Directions:
Copies of all lines containing the string "traits" are needed from the data below.

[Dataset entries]
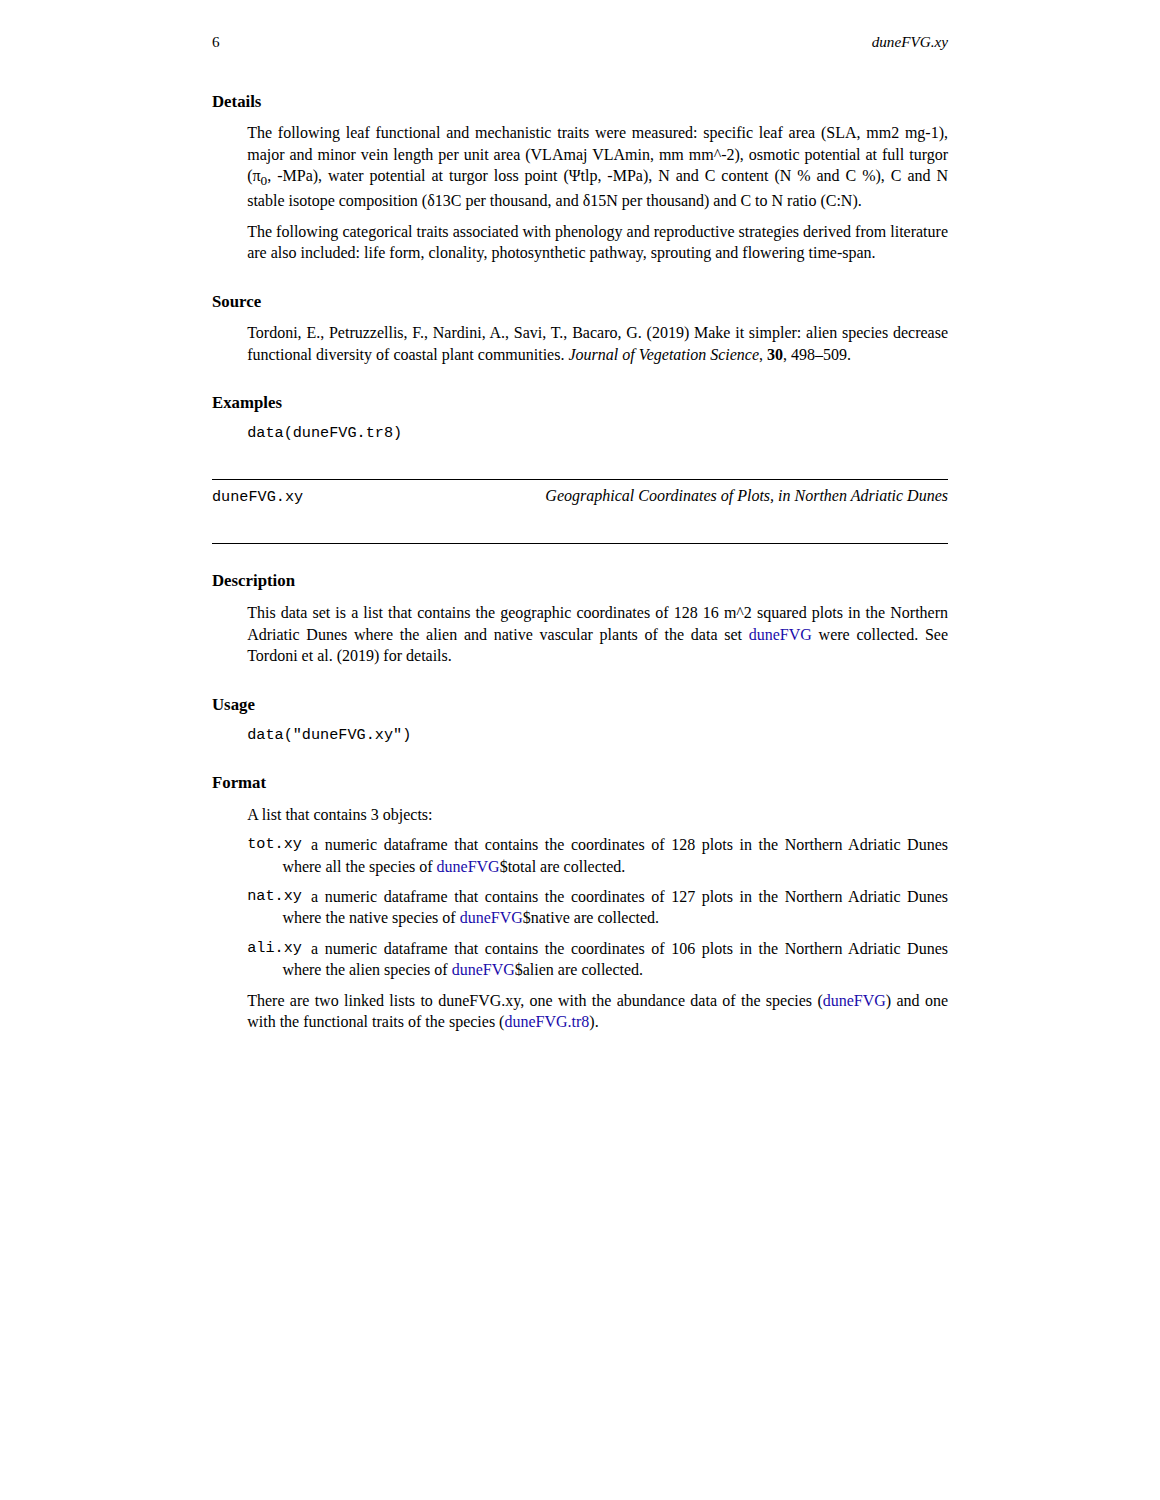6 duneFVG.xy
Details
The following leaf functional and mechanistic traits were measured: specific leaf area (SLA, mm2 mg-1), major and minor vein length per unit area (VLAmaj VLAmin, mm mm^-2), osmotic potential at full turgor (π0, -MPa), water potential at turgor loss point (Ψtlp, -MPa), N and C content (N % and C %), C and N stable isotope composition (δ13C per thousand, and δ15N per thousand) and C to N ratio (C:N).
The following categorical traits associated with phenology and reproductive strategies derived from literature are also included: life form, clonality, photosynthetic pathway, sprouting and flowering time-span.
Source
Tordoni, E., Petruzzellis, F., Nardini, A., Savi, T., Bacaro, G. (2019) Make it simpler: alien species decrease functional diversity of coastal plant communities. Journal of Vegetation Science, 30, 498–509.
Examples
data(duneFVG.tr8)
duneFVG.xy Geographical Coordinates of Plots, in Northen Adriatic Dunes
Description
This data set is a list that contains the geographic coordinates of 128 16 m^2 squared plots in the Northern Adriatic Dunes where the alien and native vascular plants of the data set duneFVG were collected. See Tordoni et al. (2019) for details.
Usage
data("duneFVG.xy")
Format
A list that contains 3 objects:
tot.xy
a numeric dataframe that contains the coordinates of 128 plots in the Northern Adriatic Dunes where all the species of duneFVG$total are collected.
nat.xy
a numeric dataframe that contains the coordinates of 127 plots in the Northern Adriatic Dunes where the native species of duneFVG$native are collected.
ali.xy
a numeric dataframe that contains the coordinates of 106 plots in the Northern Adriatic Dunes where the alien species of duneFVG$alien are collected.
There are two linked lists to duneFVG.xy, one with the abundance data of the species (duneFVG) and one with the functional traits of the species (duneFVG.tr8).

Task response:
The following leaf functional and mechanistic traits were measured: specific leaf area (SLA, mm2 mg-1), major and minor vein length per unit area (VLAmaj VLAmin, mm mm^-2), osmotic potential at full turgor (π0, -MPa), water potential at turgor loss point (Ψtlp, -MPa), N and C content (N % and C %), C and N stable isotope composition (δ13C per thousand, and δ15N per thousand) and C to N ratio (C:N).
The following categorical traits associated with phenology and reproductive strategies derived from literature are also included: life form, clonality, photosynthetic pathway, sprouting and flowering time-span.
There are two linked lists to duneFVG.xy, one with the abundance data of the species (duneFVG) and one with the functional traits of the species (duneFVG.tr8).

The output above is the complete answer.